Christian Ghymers,Past senior adviser to the European Commission , past-adviser to the Joint Vienna Institute


In his speech, Christian Ghymers explored the phenomenon of the global economy entering an era of currency regionalization and proposed a solution to the Triffin dilemma. He pointed out that more and more countries were beginning to use local currencies for cross-border payments and reserves, such as the internationalization of the renminbi. This trend raised three key questions: whether there was a move towards regional dollarization, whether a multi-polar monetary system would be more stable, and whether a multi-polar system could bring symmetry and balance. He argued that a critical multi-currency system would not bring stability and would exacerbate the Triffin Dilemma, emphasizing the wrongness of using local currencies as reserve currencies.


Ghymers mentioned that the Triffin Dilemma could not be solved by a competition between currencies of sovereign nations, and that an international reserve currency separate from any nation needed to be created i. e. a multilateral currency which is not the debt of any national economy. He proposed that a combination of Regional Monetary Arrangements (RMAs) and digital currencies could be part of the solution in the event of resistance to the dollar system. However, he argued that the renminbi and the euro could not yet fully replace the dollar, as this would lead them to become also “debtor/consumer of last resort” in order to be able to issue sufficient safe assets for supporting global liquidity needs.


He emphasized that the future international monetary system should avoid such a competition between major currencies for becoming debtors, which would inevitably lead to major financial instability. Instead a combination of RMAs and the creation of a multilateral single reserve currency could rebalance the system and provide sufficient global liquidity and stability. This would require, for example, to allow the IMF to issue/withdraw its own liability against national bonds in order to regulate global liquidity, all that ideally using CBDCs. This solution to the Triffin Dilemma does require only to agree to transform the IMF into a technical Lender-of-Last-Resort, without imposing no other coordination i.e. respecting better than any other formula national sovereignties, each country remaining responsible for the domestic impacts its own policies.

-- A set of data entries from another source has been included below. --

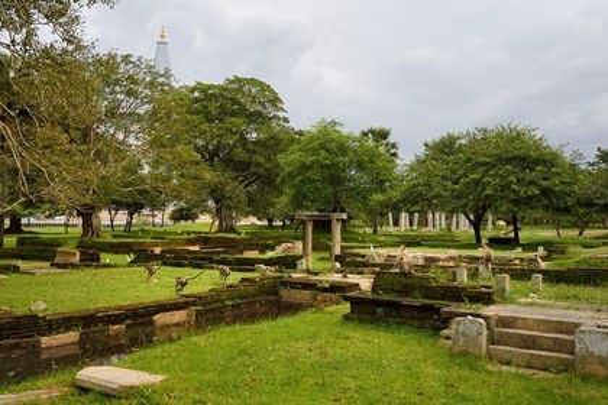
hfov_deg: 58.7
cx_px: 304
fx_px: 540
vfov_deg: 41.1
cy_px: 202
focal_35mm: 32
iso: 800
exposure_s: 1/320
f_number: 13
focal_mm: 32
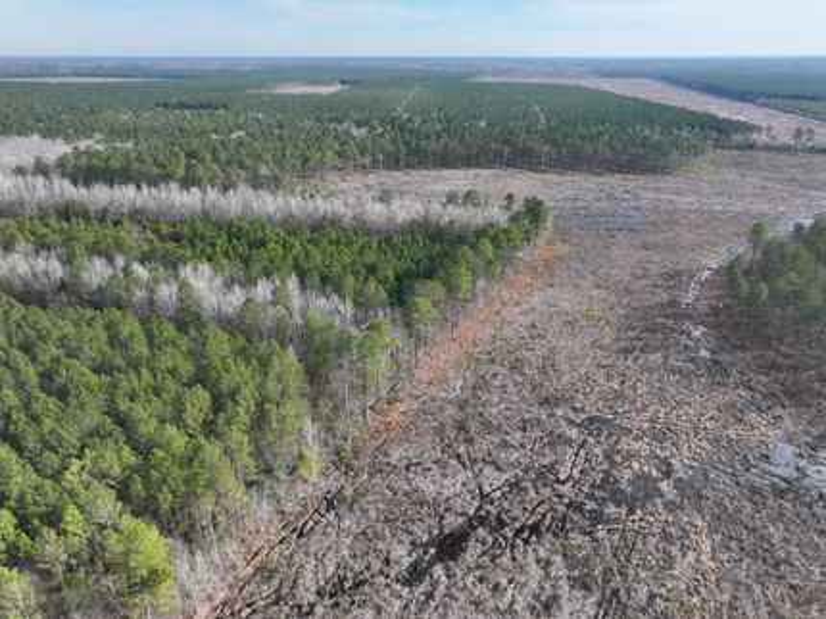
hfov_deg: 71.6
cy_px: 310
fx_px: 572
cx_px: 413
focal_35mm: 24
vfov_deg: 56.8
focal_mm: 12.29
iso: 230
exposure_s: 1/1600
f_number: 2.8
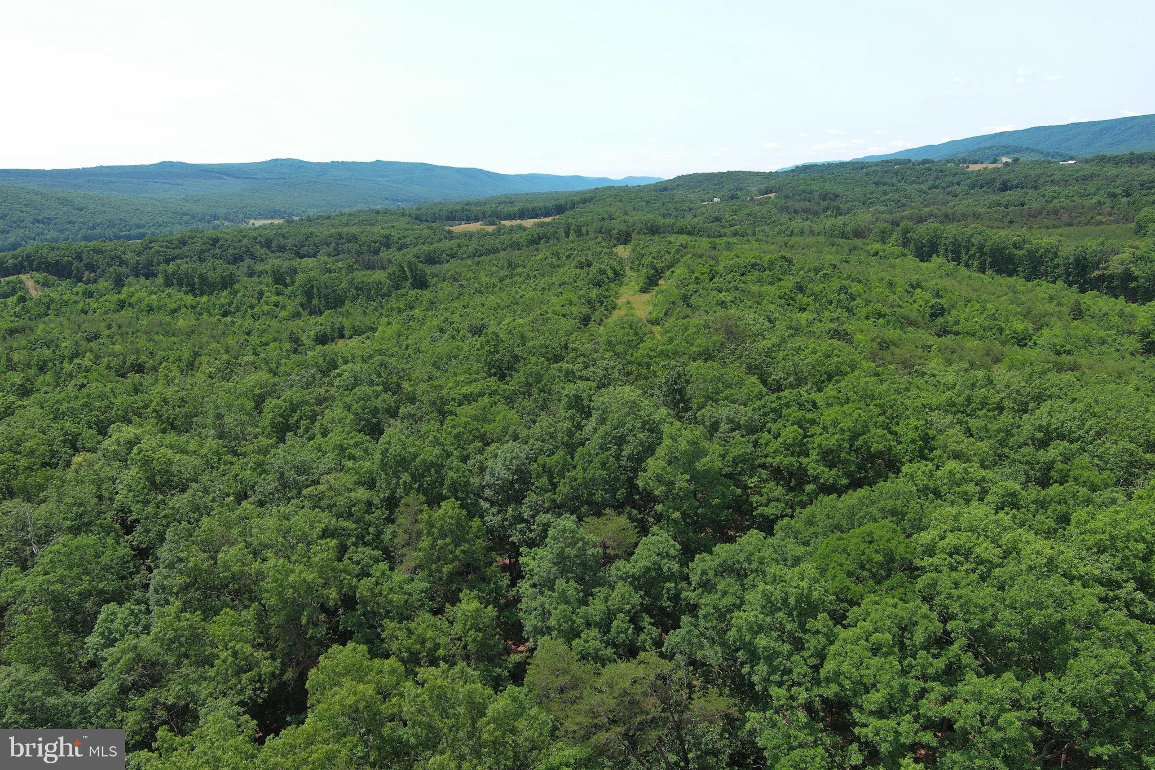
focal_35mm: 29
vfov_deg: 45.0
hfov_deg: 63.7
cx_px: 578
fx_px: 930
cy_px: 385
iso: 100
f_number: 2.8
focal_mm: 10.57
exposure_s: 1/835
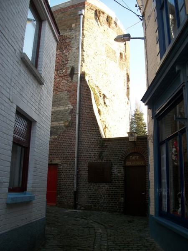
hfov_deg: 44.2
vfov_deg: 56.8
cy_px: 126
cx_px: 94
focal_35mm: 32
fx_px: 232
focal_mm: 5.7
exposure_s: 1/250
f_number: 2.9
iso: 80
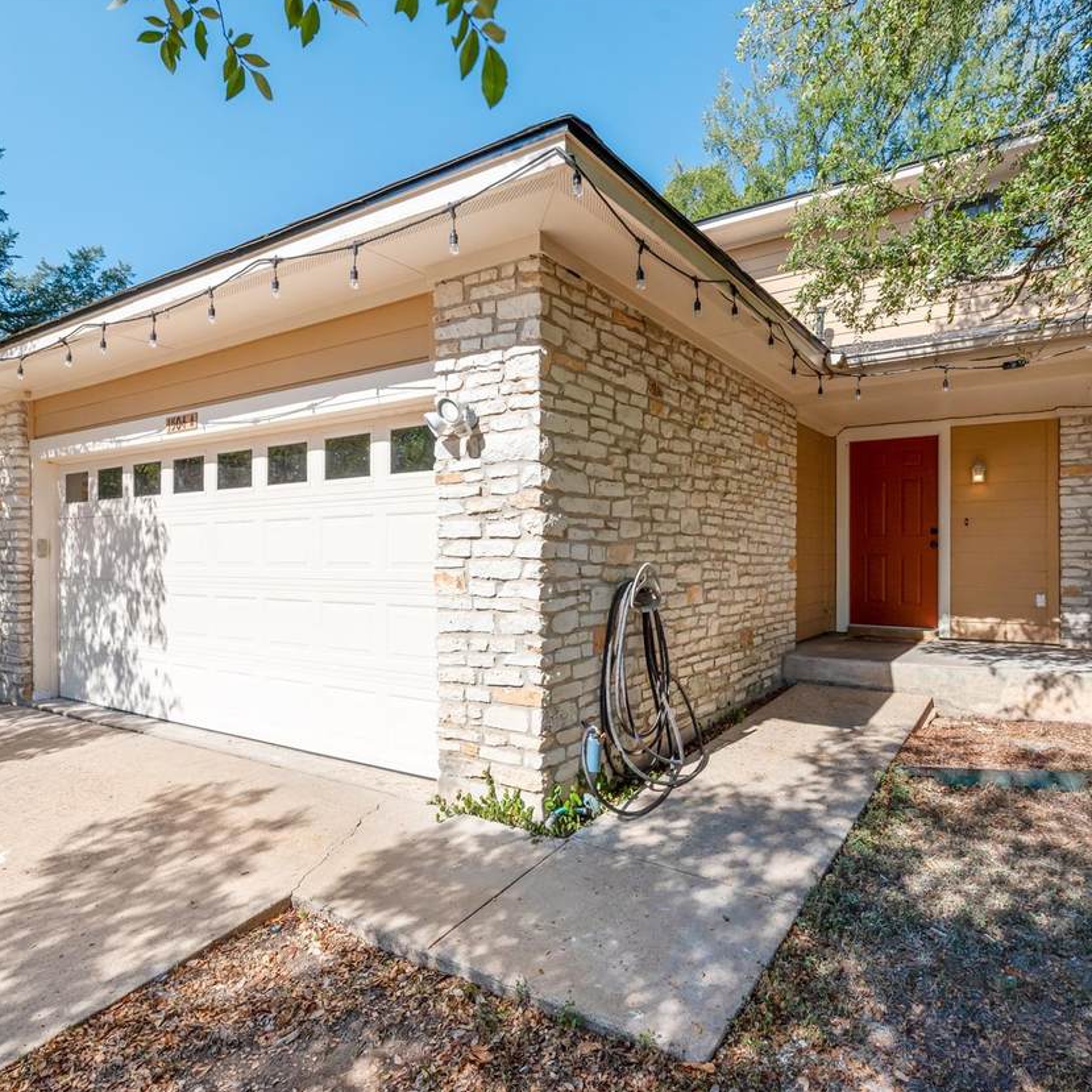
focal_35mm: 21
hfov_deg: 72.1
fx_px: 749
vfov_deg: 72.1
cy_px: 553
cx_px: 565
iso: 400
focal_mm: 16
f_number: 8
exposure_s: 1/400
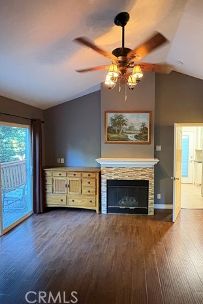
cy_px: 150
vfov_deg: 84.0
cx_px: 125
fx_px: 169
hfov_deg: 61.3
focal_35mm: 20
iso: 1600
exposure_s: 1/30
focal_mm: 2.22
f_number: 2.2
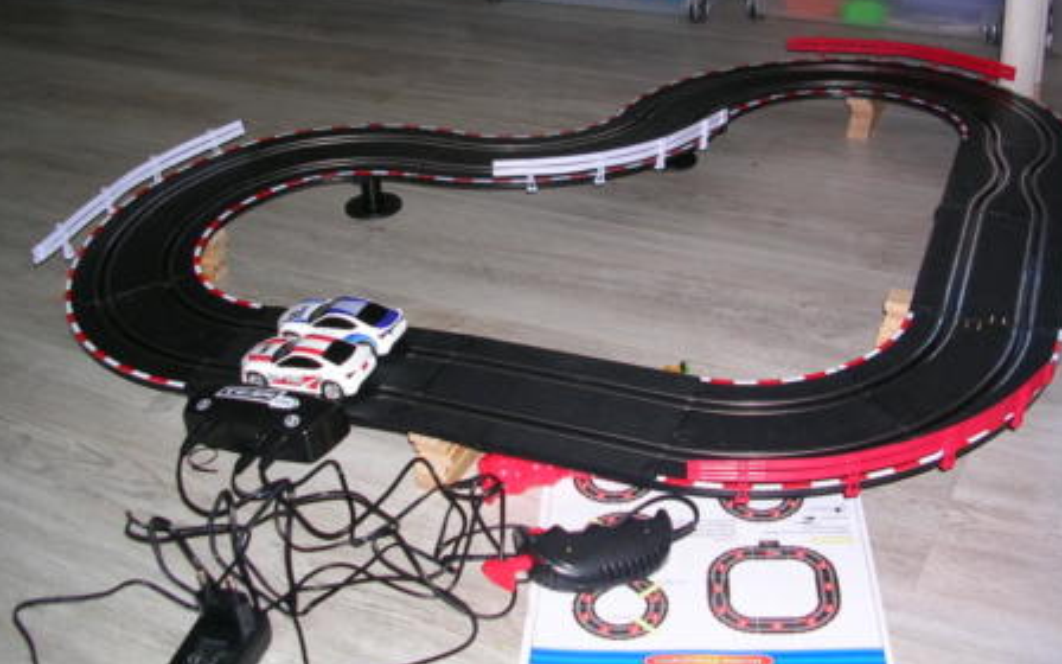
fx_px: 1302
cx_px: 583
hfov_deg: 44.3
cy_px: 241
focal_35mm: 45
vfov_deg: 28.5
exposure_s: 1/60.1
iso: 50
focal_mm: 5.8
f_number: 2.8
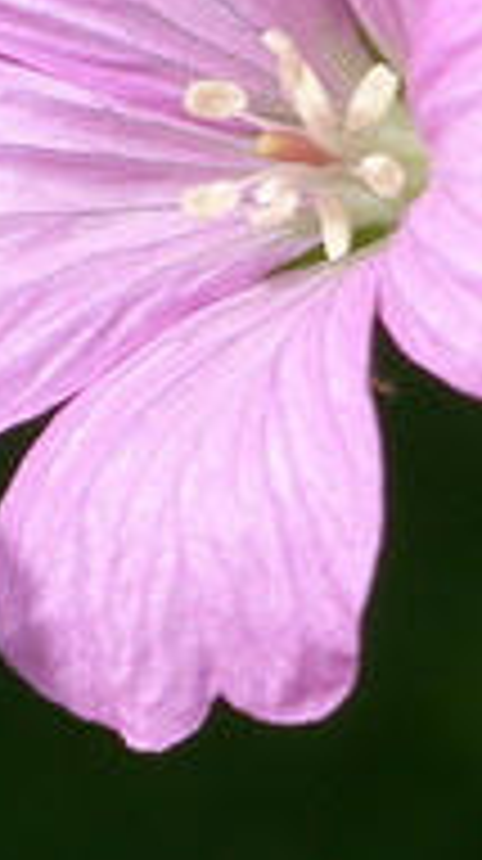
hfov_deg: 0.4
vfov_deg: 0.7
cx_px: 523
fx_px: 66598
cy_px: 234
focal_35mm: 2922
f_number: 5.6
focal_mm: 108
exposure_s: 1/250
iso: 80
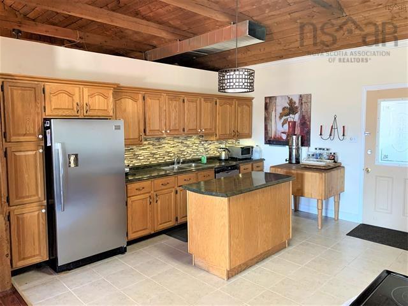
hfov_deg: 67.3
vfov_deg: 53.1
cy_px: 153
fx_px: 306
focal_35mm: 26
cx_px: 204
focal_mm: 4.25
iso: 320
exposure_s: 1/40
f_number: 1.8
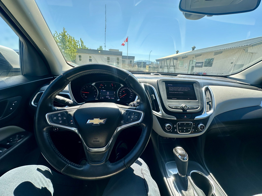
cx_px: 131
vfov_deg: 85.7
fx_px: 106
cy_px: 98
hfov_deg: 102.1
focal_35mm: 14
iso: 40
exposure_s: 1/323
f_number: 2.2
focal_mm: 2.22
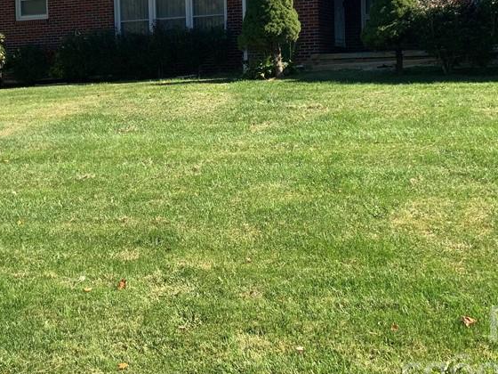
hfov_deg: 36.1
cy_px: 93
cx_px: 213
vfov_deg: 27.1
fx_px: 762
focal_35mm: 53
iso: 16
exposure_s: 1/869
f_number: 1.8
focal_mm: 3
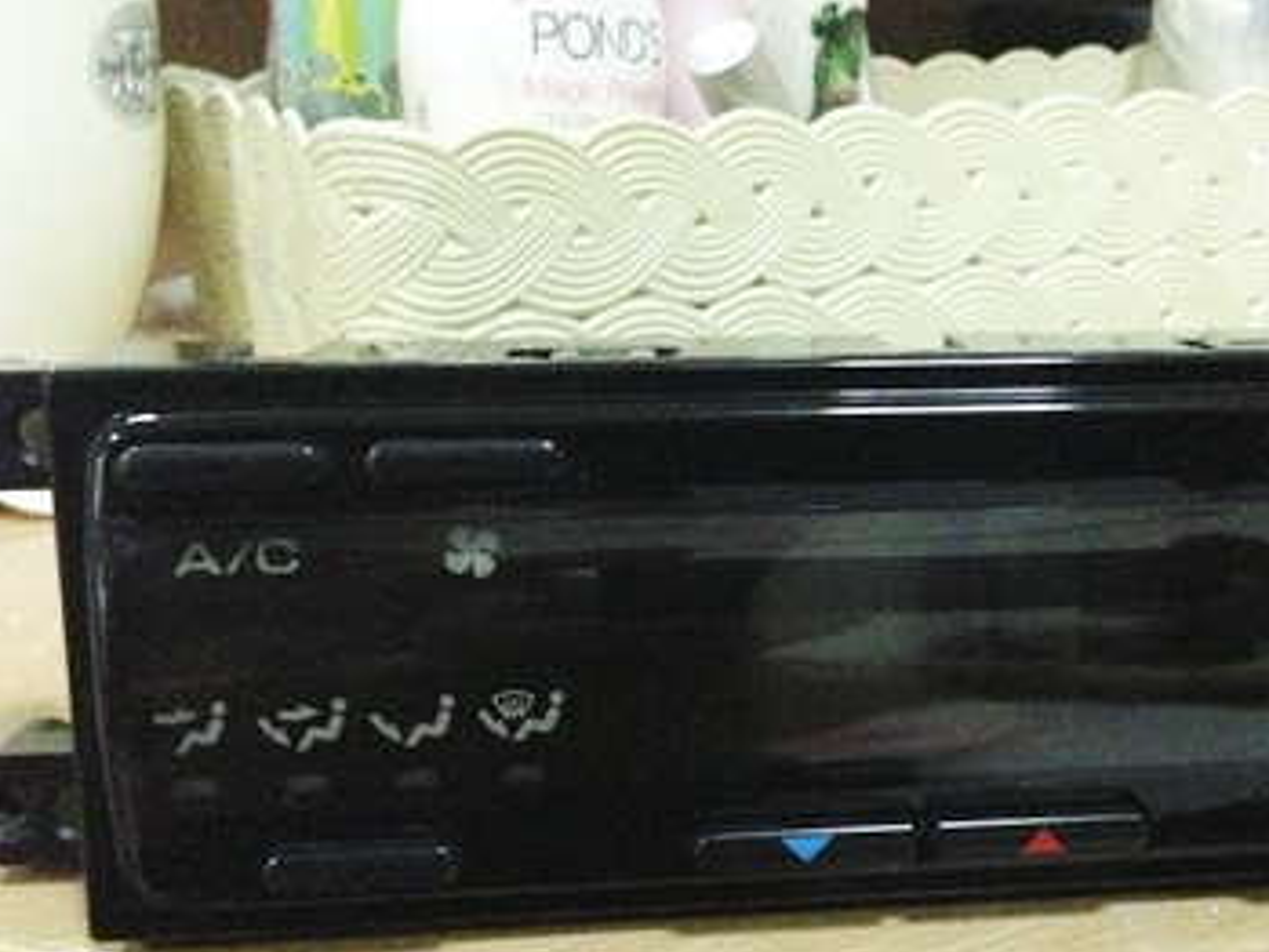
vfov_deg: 28.0
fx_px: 1907
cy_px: 543
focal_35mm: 52
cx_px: 880
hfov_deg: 36.3
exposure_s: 1/15
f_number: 2.4
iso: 800
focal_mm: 4.13
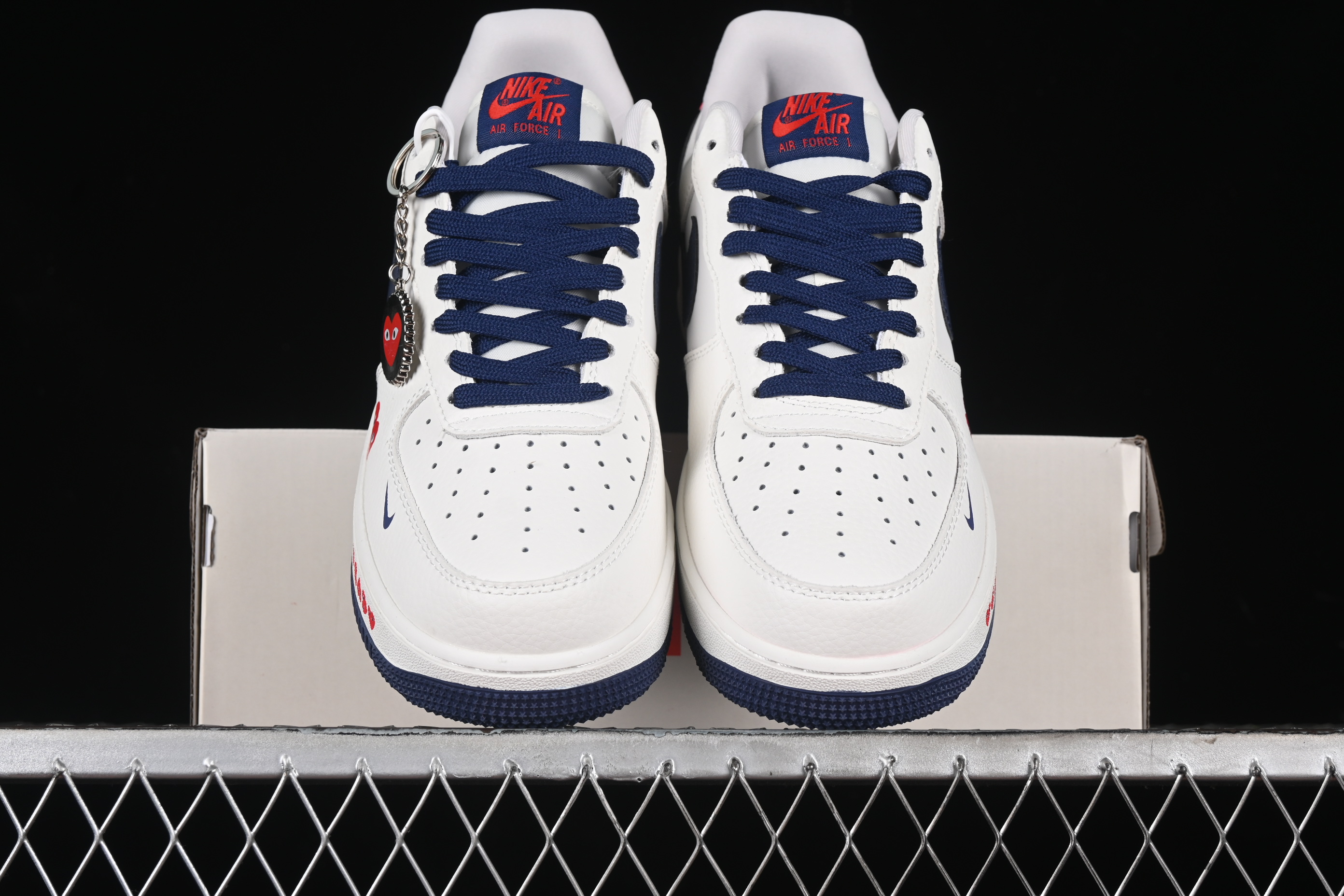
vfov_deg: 18.2
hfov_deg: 27.0
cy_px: 448
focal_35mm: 75
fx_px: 2800
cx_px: 672
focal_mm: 50
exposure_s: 1/100
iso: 160
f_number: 8
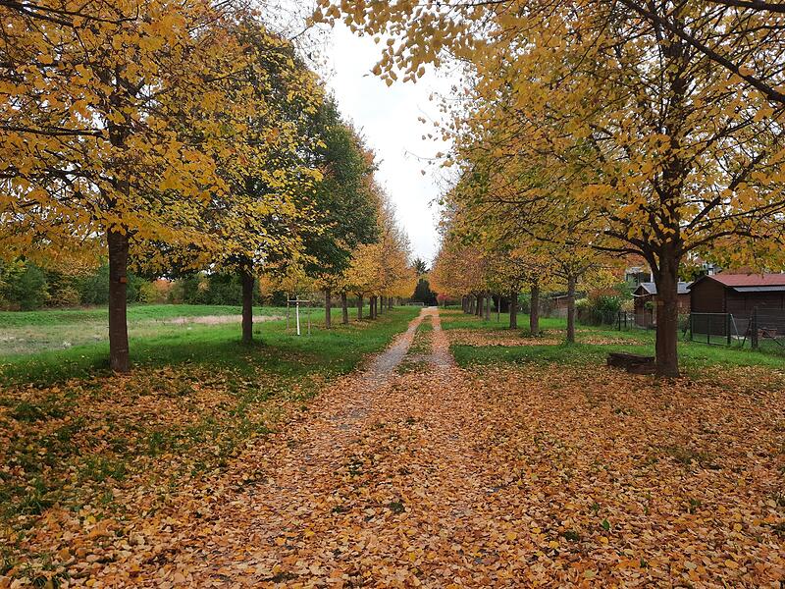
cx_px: 392
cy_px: 294
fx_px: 567
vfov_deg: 54.9
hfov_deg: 69.4
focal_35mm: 25
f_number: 2
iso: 40
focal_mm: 4.6
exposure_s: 1/189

Christian Ghymers noted that the global economy was entering an era of currency regionalization and that the Triffin dilemma needed to be resolved through the creation of a multilateral reserve currency making compatible the development of regional monetary arrangements. He stressed the importance of avoiding competition among major currencies and achieving stability and balance in the international financial system through regional cooperation and digitalization processes.